Lyons man honored for good deeds - Catholic Courier

Lyons man honored for good deeds

Helping those in need has always come naturally to Charles “Chuck” Donovan Jr. While growing up in Syracuse, he and his three brothers and four sisters often watched and learned from the example set by their mother, Katherine Burke Donovan.

“My mother would give the money from my father’s pay to some unfortunate and we’d go without. Our family was always a giving family,” Donovan recently recalled.

Donovan took those lessons to heart, and after moving to Lyons in 1947, he became known around the village as someone who could be depended on to lend a hand whenever necessary. On Jan. 26, 2004, he was recognized for his efforts when he was awarded the 2003 Lyons Chamber of Commerce Citizen of the Year award.

Deb Housel, pastoral administrator at St. Michael’s Parish in Lyons, was one of nine people who wrote letters nominating Donovan for the award. Donovan, who has been a St. Michael’s parishioner since he moved to Lyons, has been involved with the church in a variety of ways, she wrote.

“He doesn’t discriminate — he will help anyone at any time and for any need. He always pitches in and helps,” Housel wrote.

Donovan serves the parish as an usher, rings the church bell, hands out the bulletins, takes care of the collection and closes the church for the night. He helps with the parish’s annual blood drive and sets up both the indoor and outdoor Nativity scenes and decorations each Christmas.

Donovan also leads a group of parishioners who meet at the church every Wednesday morning and take care of whatever the parish needs done. This group started in 1998, when the parish’s maintenance man was out of commission for a few weeks with a broken arm, Donovan said. The group has done everything from mopping floors and painting to doing masonry and minor plumbing work. Donovan and the rest of the group decided to continue their work even after the maintenance man came back, and they’ve been showing up for work each week ever since.

“It doesn’t matter if it’s snowing or whatever, we’re there. We’re a good bunch of workers,” Donovan said.

Many of Donovan’s neighbors also wrote letters nominating him for the citizen of the year award. Donovan takes care of his neighbors, often plowing or shoveling their driveways, unplugging their gutters, mowing their lawns and checking on their safety, according to the letters. Donovan puts the welfare of his neighbors above all else, often skipping his golf outings to drive friends and neighbors to doctor appointments or cancer treatments.

“He always looks after the elderly and young. Chuck has been my angel,” wrote Jim Fabino, who has lived near Donovan for 50 years.

For Donovan, helping his friends, neighbors and parishioners is nothing special; rather, it is a way of life.

“Well, if something happened to me, they’d do the same thing,” he said.

Donovan also credits his late wife, Sylvia Wertz Donovan, with setting a good example for him to follow. Before she passed away in 1994, she used to drive people to the doctor or help them pick up groceries, he said.

“I think I took after her. She was a real, real lady,” Donovan said.

Donovan said he likes people in general and gets along with everyone. For this reason, some of his friends once asked him to run for mayor of Lyons, but he refused.

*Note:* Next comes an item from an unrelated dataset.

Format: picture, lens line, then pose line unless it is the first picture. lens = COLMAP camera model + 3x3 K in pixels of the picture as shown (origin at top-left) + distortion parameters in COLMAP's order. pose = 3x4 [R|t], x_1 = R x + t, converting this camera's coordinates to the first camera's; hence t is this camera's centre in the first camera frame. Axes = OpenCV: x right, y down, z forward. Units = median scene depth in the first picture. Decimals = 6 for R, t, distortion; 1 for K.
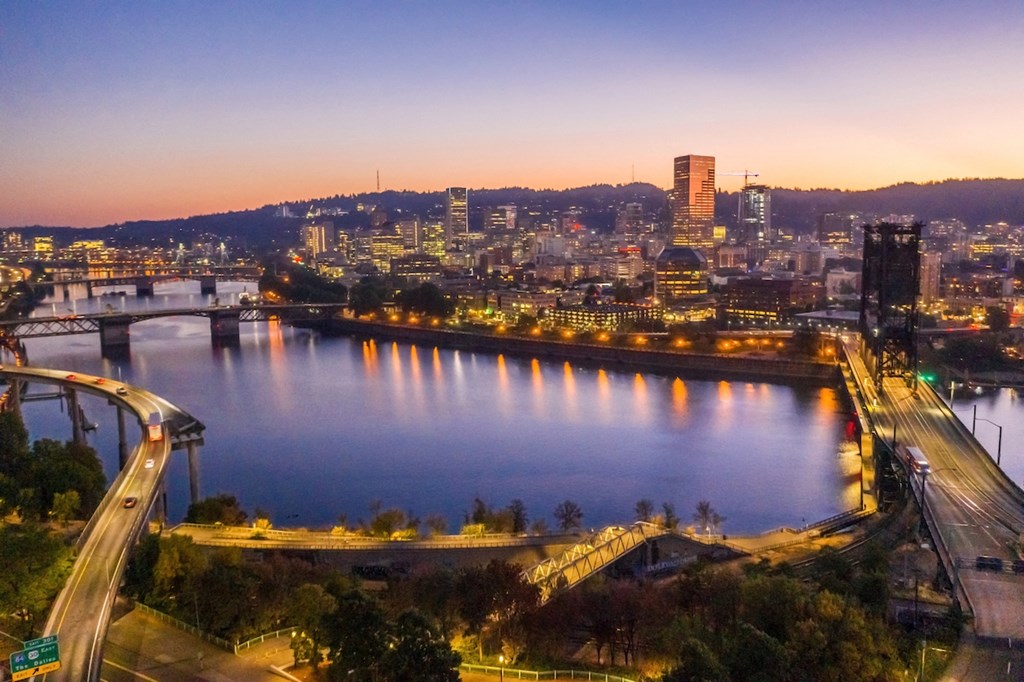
lens RADIAL K [[852.9, 0, 512.0], [0, 852.9, 341.0], [0, 0, 1]] dist [-0.015244, -0.007377]
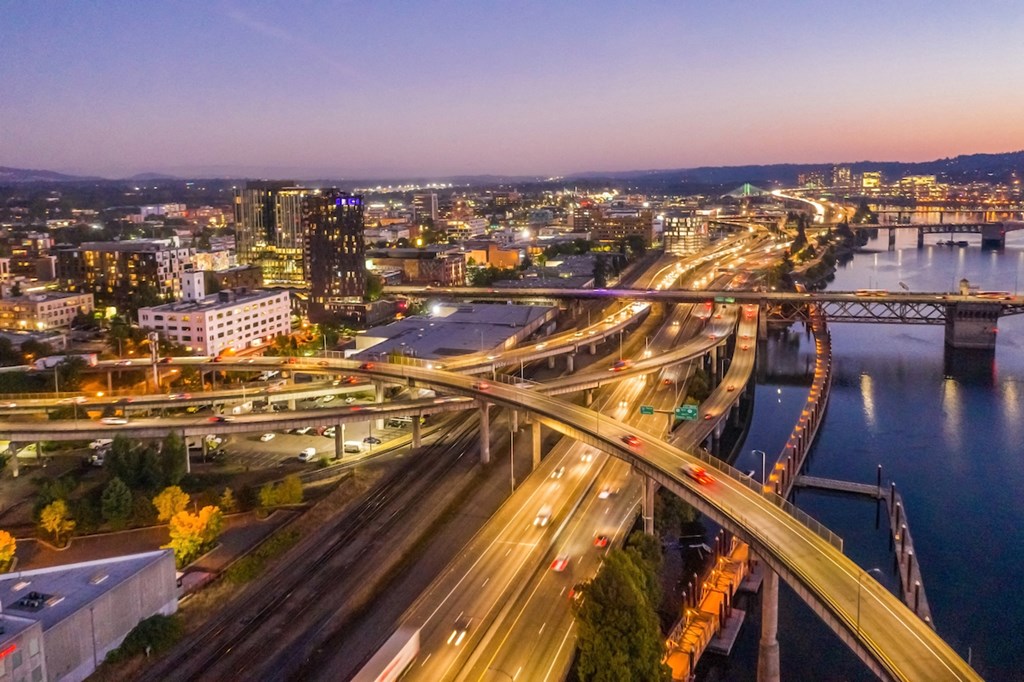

“In politics, you lose a lot of friends. I’ve got a lot of friends. It doesn’t matter if they’re Democrat or Republican; friendship comes first,” he said.

When Donovan accompanied Fabino to the Chamber of Commerce dinner on Jan. 26, he didn’t know he would be the recipient of the citizen of the year award. The award came as a big surprise, Donovan said, and he couldn’t believe that all the people at the dinner knew about the award but hadn’t told him.

Donovan is glad and honored to have been named citizen of the year, however, and said the award meant even more because it was unexpected.